** Provided records **

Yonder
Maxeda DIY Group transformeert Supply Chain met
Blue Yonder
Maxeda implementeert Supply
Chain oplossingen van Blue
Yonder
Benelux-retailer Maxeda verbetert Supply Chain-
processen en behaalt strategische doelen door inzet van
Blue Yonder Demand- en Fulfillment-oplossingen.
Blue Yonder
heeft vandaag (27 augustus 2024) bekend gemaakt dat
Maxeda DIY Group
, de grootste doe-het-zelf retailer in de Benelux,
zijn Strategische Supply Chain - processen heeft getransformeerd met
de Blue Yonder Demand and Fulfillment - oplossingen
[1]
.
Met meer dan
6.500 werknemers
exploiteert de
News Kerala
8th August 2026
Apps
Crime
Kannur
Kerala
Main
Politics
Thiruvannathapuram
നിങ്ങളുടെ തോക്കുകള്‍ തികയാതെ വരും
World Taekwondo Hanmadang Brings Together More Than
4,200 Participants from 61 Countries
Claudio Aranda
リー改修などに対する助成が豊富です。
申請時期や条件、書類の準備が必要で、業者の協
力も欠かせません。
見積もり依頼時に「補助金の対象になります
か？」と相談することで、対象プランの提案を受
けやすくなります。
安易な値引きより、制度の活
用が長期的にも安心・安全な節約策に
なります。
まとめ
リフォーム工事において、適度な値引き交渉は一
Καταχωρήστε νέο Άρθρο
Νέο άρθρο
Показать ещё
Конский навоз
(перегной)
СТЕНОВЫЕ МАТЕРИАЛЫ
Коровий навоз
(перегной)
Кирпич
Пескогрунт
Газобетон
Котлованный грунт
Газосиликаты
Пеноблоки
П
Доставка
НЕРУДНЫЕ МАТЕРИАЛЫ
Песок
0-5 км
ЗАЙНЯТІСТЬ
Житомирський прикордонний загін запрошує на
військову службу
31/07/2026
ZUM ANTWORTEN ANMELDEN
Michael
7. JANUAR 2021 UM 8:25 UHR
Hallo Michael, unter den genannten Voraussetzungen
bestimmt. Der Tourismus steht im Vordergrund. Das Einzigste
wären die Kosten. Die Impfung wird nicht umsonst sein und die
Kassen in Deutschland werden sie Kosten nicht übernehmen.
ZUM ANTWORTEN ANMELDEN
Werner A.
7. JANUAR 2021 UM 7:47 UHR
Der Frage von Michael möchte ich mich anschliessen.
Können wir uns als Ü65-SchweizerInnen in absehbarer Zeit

** Activity **
Nothing may be dropped or altered. Copy every line above.

** Output for this task **
Yonder
Maxeda DIY Group transformeert Supply Chain met
Blue Yonder
Maxeda implementeert Supply
Chain oplossingen van Blue
Yonder
Benelux-retailer Maxeda verbetert Supply Chain-
processen en behaalt strategische doelen door inzet van
Blue Yonder Demand- en Fulfillment-oplossingen.
Blue Yonder
heeft vandaag (27 augustus 2024) bekend gemaakt dat
Maxeda DIY Group
, de grootste doe-het-zelf retailer in de Benelux,
zijn Strategische Supply Chain - processen heeft getransformeerd met
de Blue Yonder Demand and Fulfillment - oplossingen
[1]
.
Met meer dan
6.500 werknemers
exploiteert de
News Kerala
8th August 2026
Apps
Crime
Kannur
Kerala
Main
Politics
Thiruvannathapuram
നിങ്ങളുടെ തോക്കുകള്‍ തികയാതെ വരും
World Taekwondo Hanmadang Brings Together More Than
4,200 Participants from 61 Countries
Claudio Aranda
リー改修などに対する助成が豊富です。
申請時期や条件、書類の準備が必要で、業者の協
力も欠かせません。
見積もり依頼時に「補助金の対象になります
か？」と相談することで、対象プランの提案を受
けやすくなります。
安易な値引きより、制度の活
用が長期的にも安心・安全な節約策に
なります。
まとめ
リフォーム工事において、適度な値引き交渉は一
Καταχωρήστε νέο Άρθρο
Νέο άρθρο
Показать ещё
Конский навоз
(перегной)
СТЕНОВЫЕ МАТЕРИАЛЫ
Коровий навоз
(перегной)
Кирпич
Пескогрунт
Газобетон
Котлованный грунт
Газосиликаты
Пеноблоки
П
Доставка
НЕРУДНЫЕ МАТЕРИАЛЫ
Песок
0-5 км
ЗАЙНЯТІСТЬ
Житомирський прикордонний загін запрошує на
військову службу
31/07/2026
ZUM ANTWORTEN ANMELDEN
Michael
7. JANUAR 2021 UM 8:25 UHR
Hallo Michael, unter den genannten Voraussetzungen
bestimmt. Der Tourismus steht im Vordergrund. Das Einzigste
wären die Kosten. Die Impfung wird nicht umsonst sein und die
Kassen in Deutschland werden sie Kosten nicht übernehmen.
ZUM ANTWORTEN ANMELDEN
Werner A.
7. JANUAR 2021 UM 7:47 UHR
Der Frage von Michael möchte ich mich anschliessen.
Können wir uns als Ü65-SchweizerInnen in absehbarer Zeit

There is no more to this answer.